## Directions for this task
Please give the lines from the one holding "scientific name: Appias lyncida" through the end of the entries, both included, as a Markdown table with a Row column for the number and a Line column for the text, skipping blank lines. Leave the pictures out.

Entries excerpted from a collection:
※

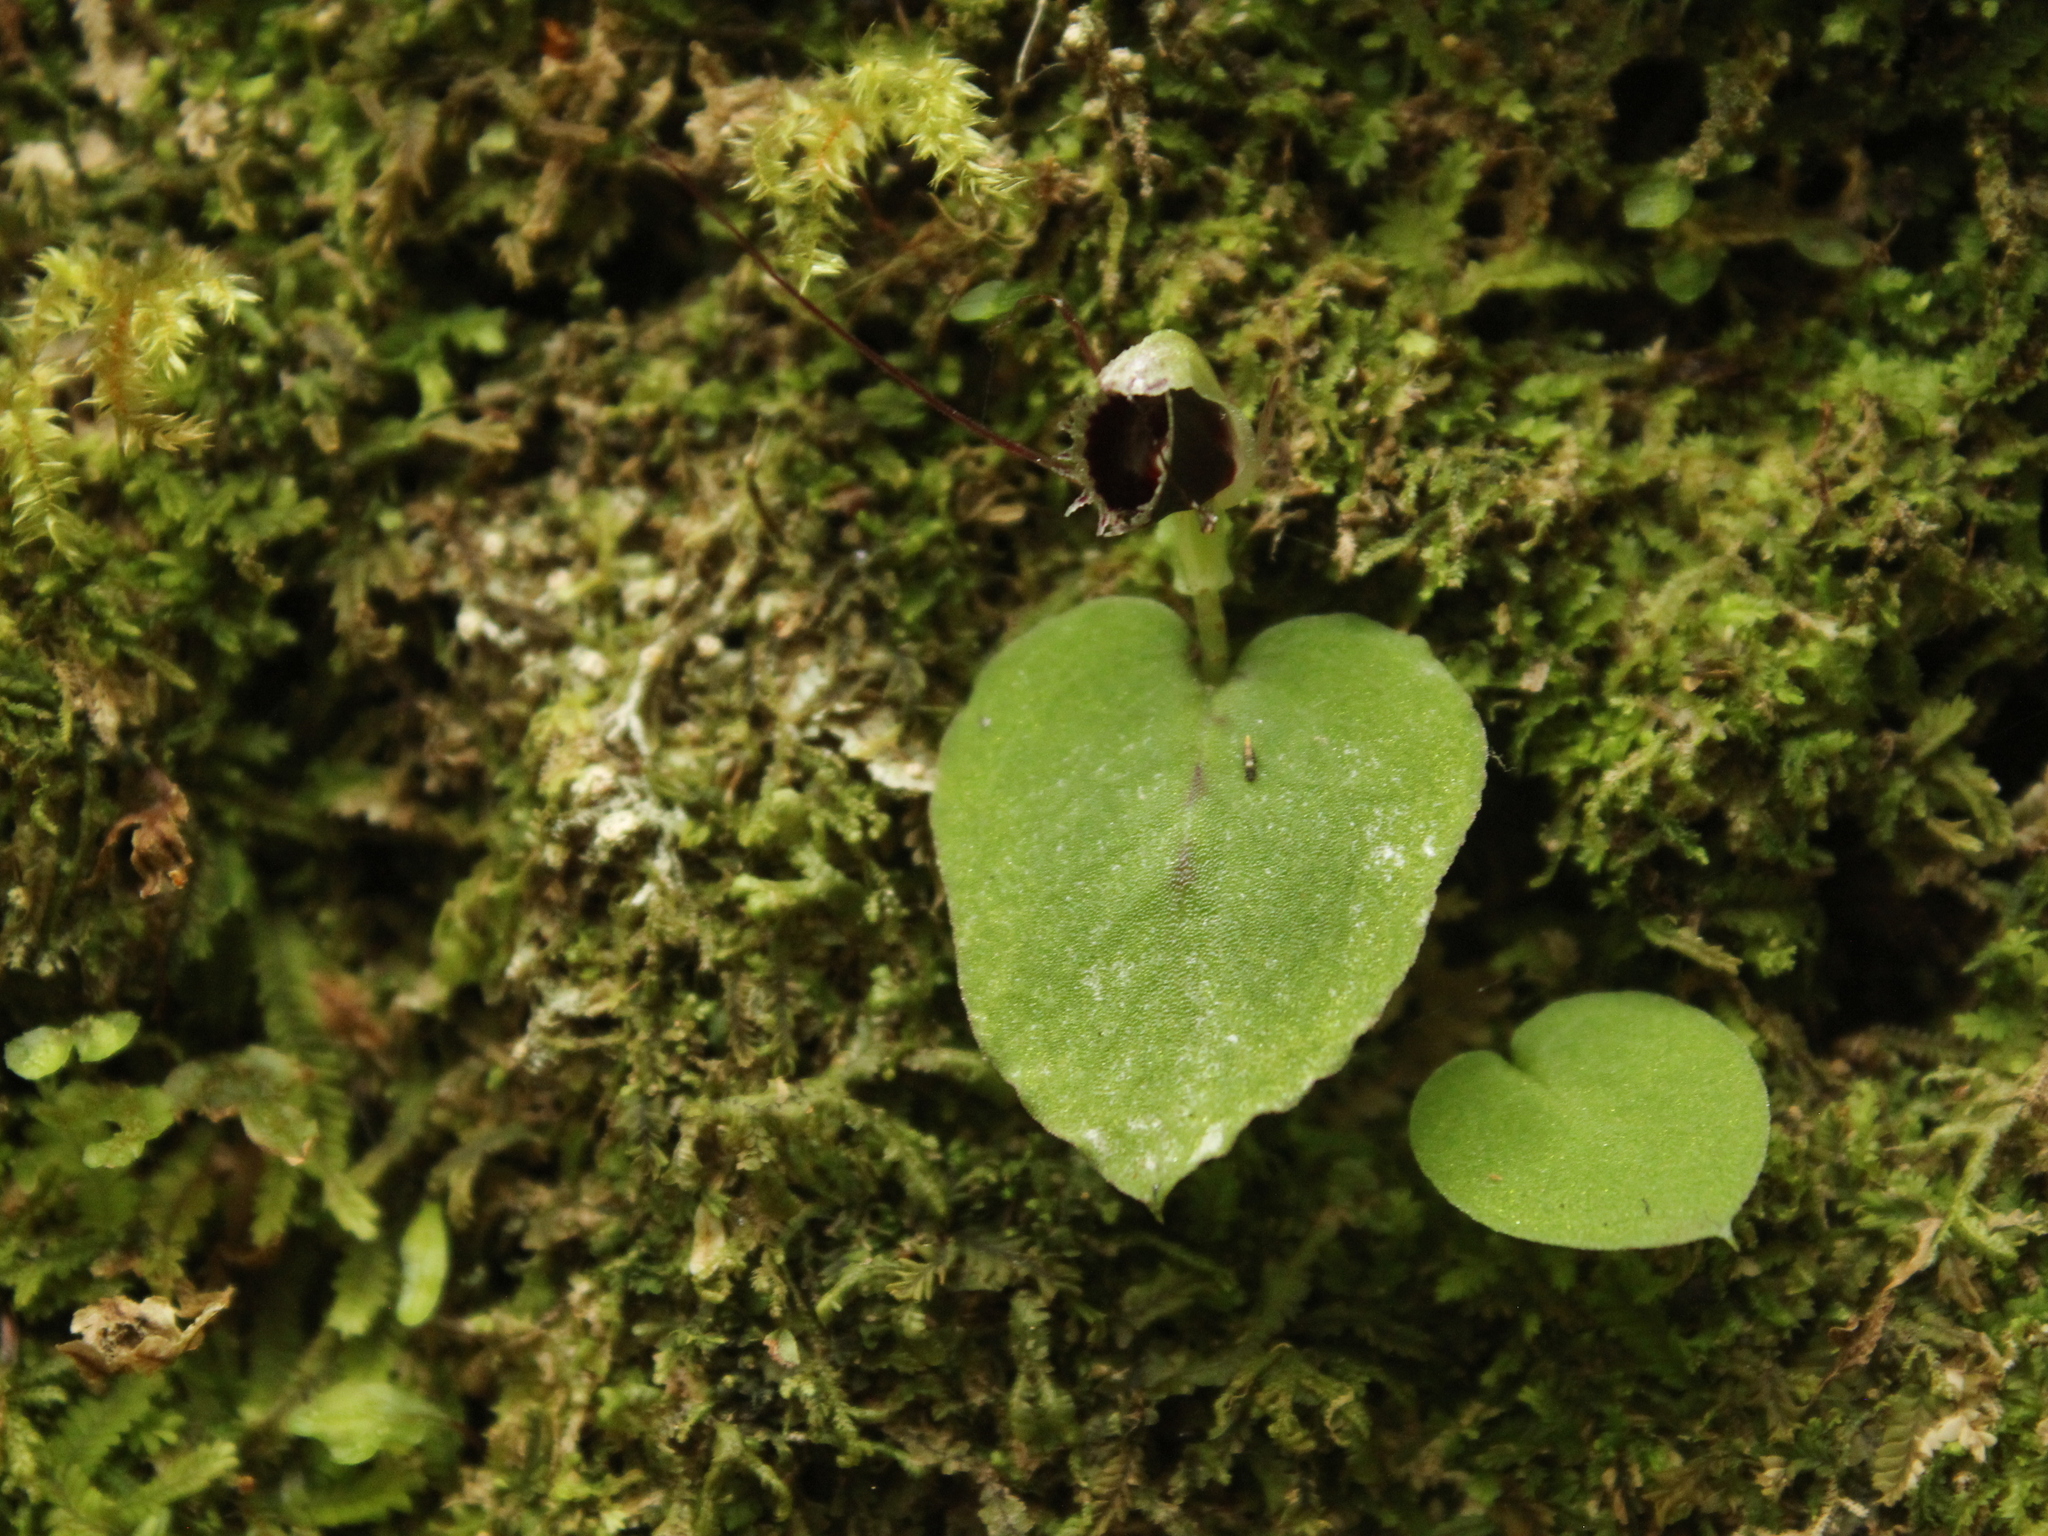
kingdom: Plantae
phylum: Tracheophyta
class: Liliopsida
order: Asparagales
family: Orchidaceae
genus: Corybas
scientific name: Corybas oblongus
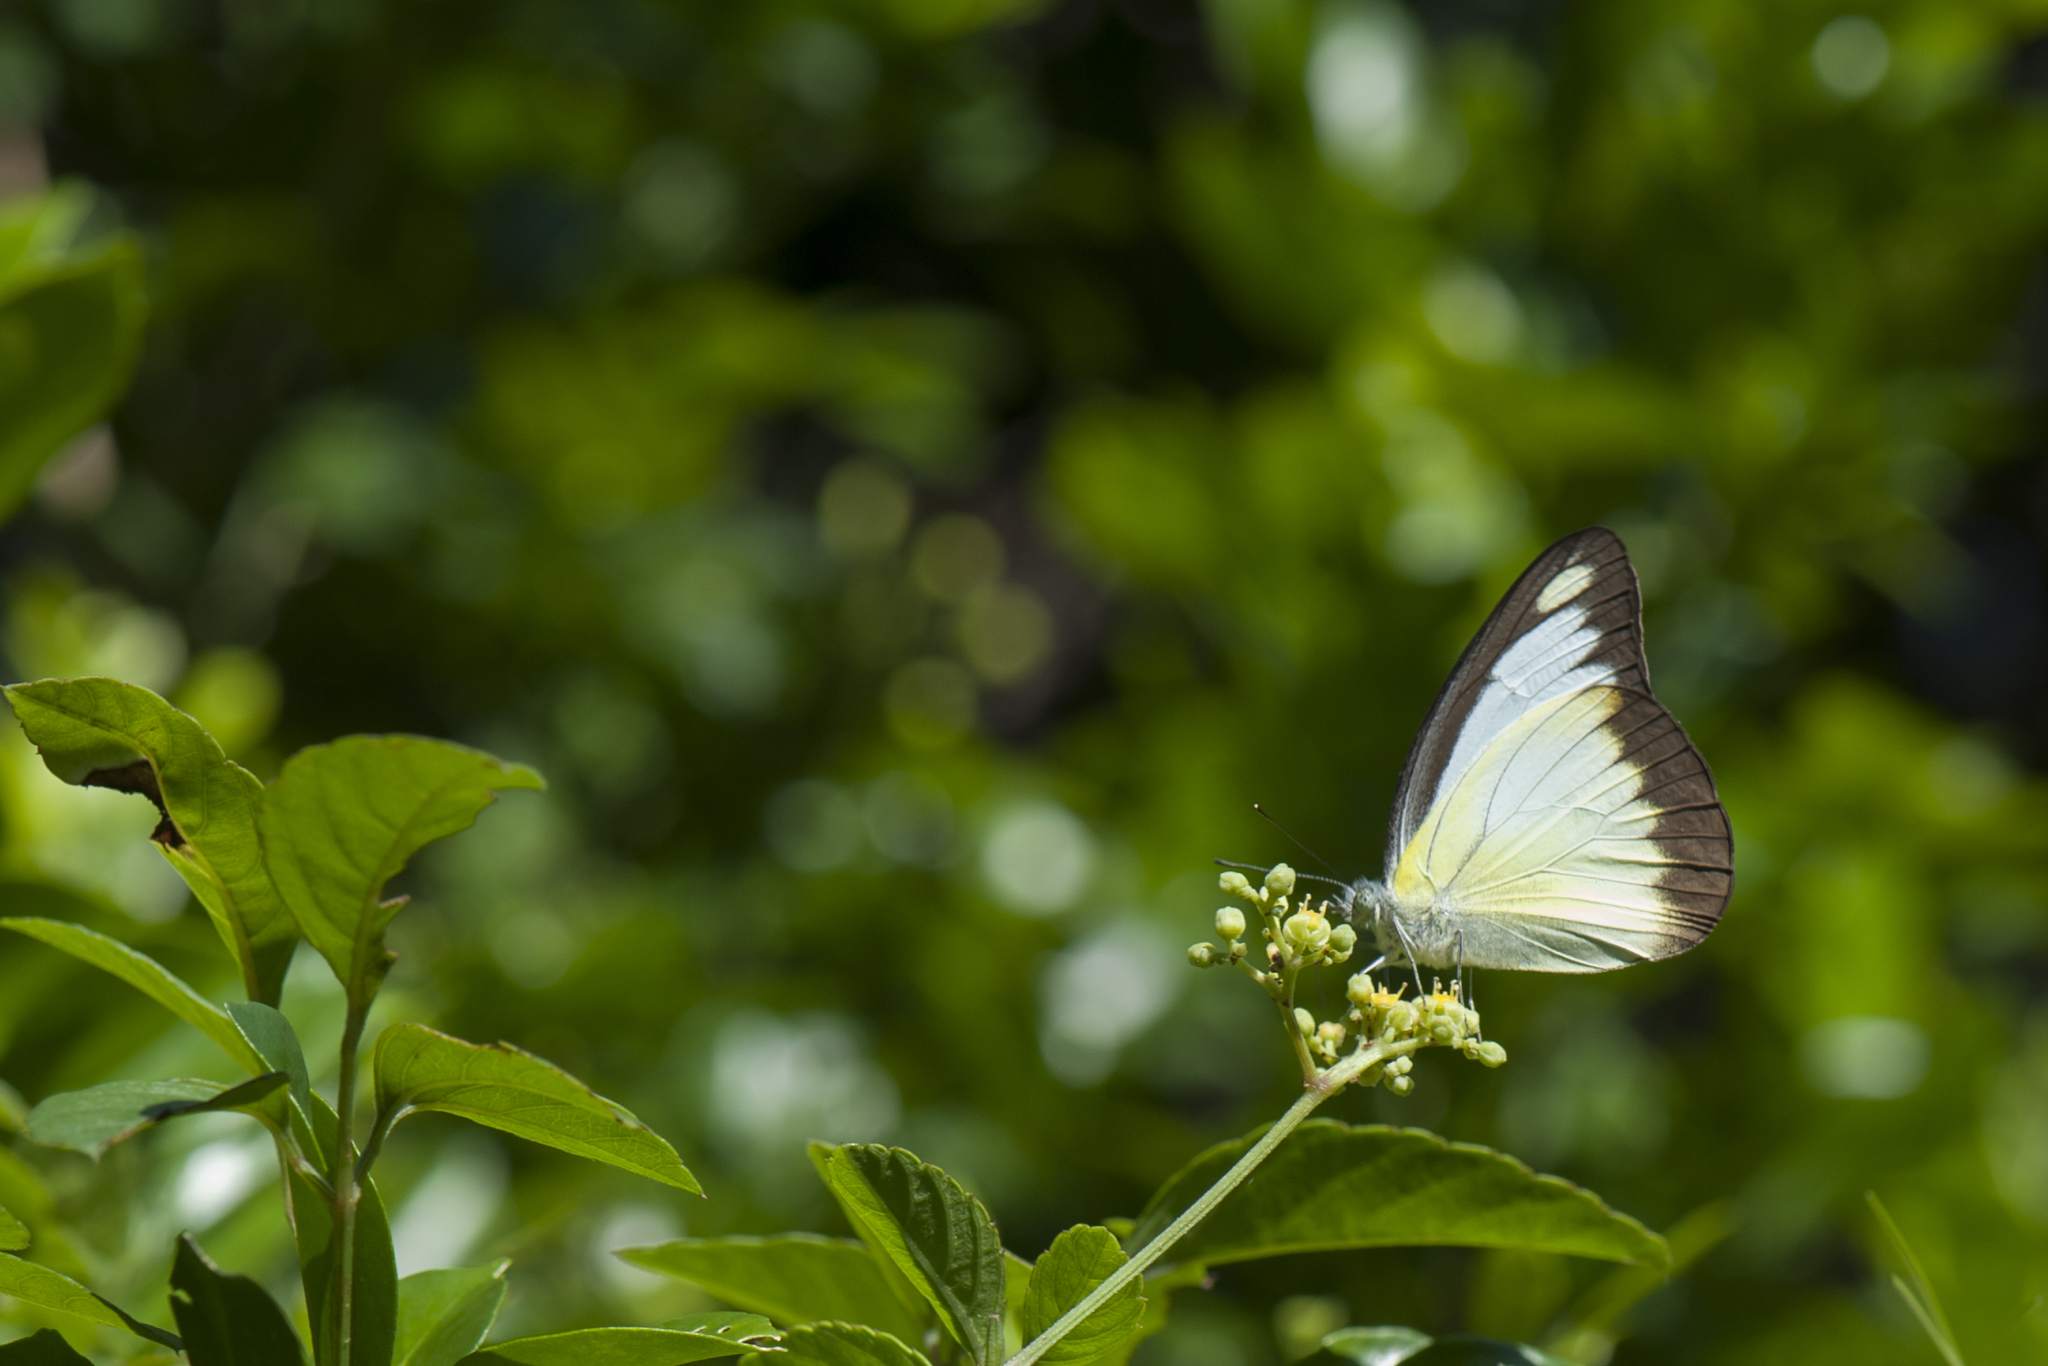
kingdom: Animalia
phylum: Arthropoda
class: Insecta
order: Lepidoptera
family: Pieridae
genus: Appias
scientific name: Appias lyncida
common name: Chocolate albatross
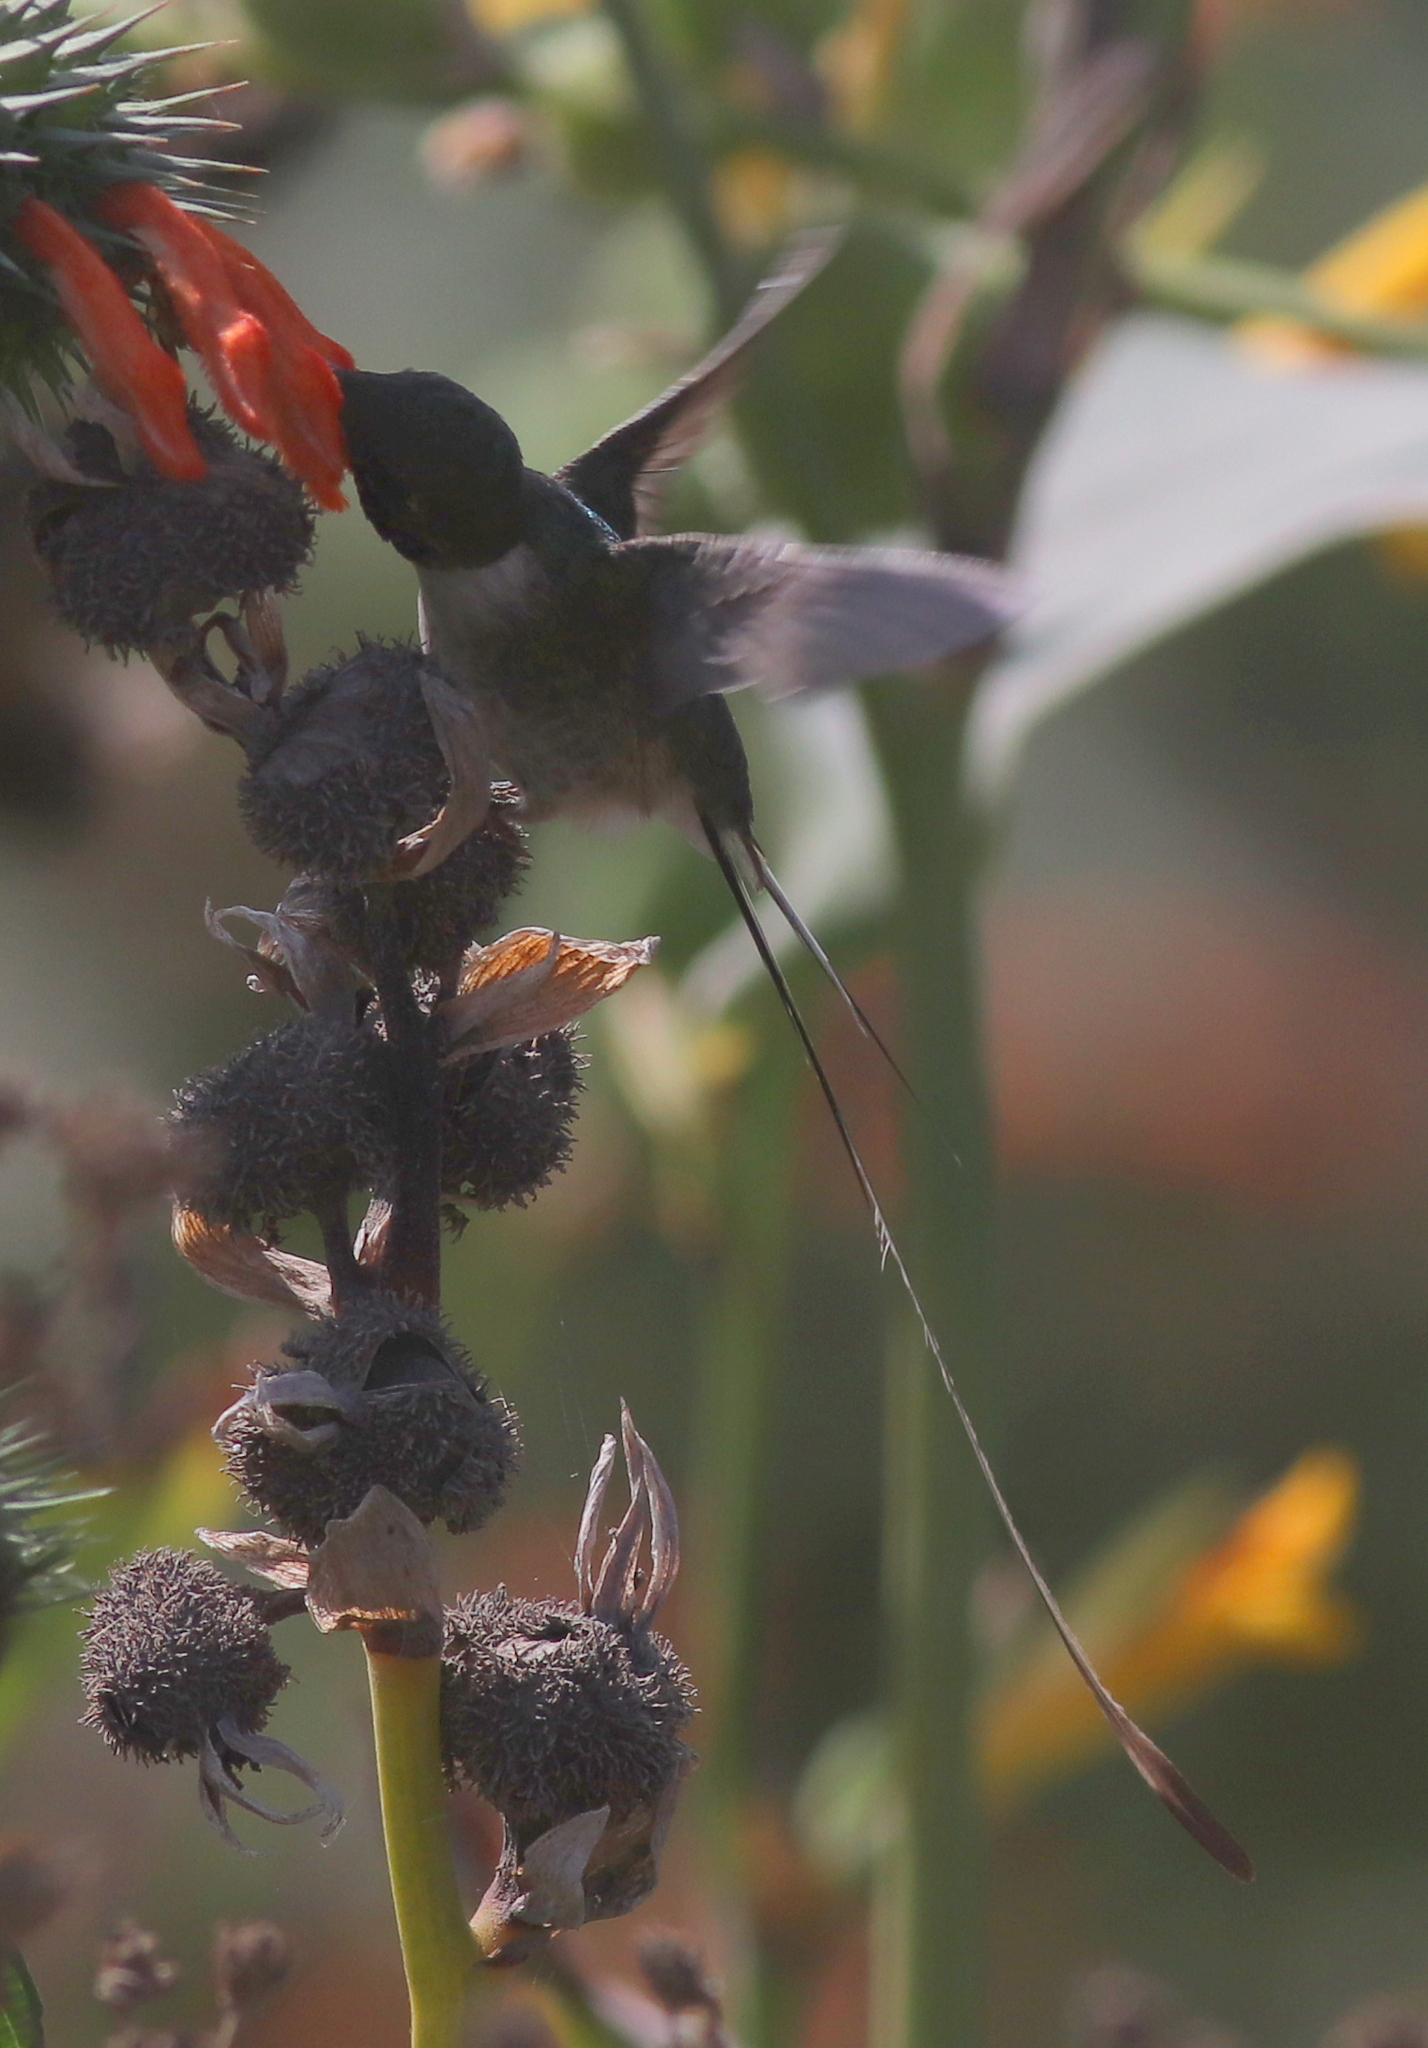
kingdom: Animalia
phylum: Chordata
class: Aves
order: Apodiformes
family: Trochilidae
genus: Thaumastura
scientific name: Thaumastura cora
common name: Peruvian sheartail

※

## Task solution
| Row | Line |
|---|---|
| 1 | scientific name: Appias lyncida |
| 2 | common name: Chocolate albatross |
| 3 | kingdom: Animalia |
| 4 | phylum: Chordata |
| 5 | class: Aves |
| 6 | order: Apodiformes |
| 7 | family: Trochilidae |
| 8 | genus: Thaumastura |
| 9 | scientific name: Thaumastura cora |
| 10 | common name: Peruvian sheartail |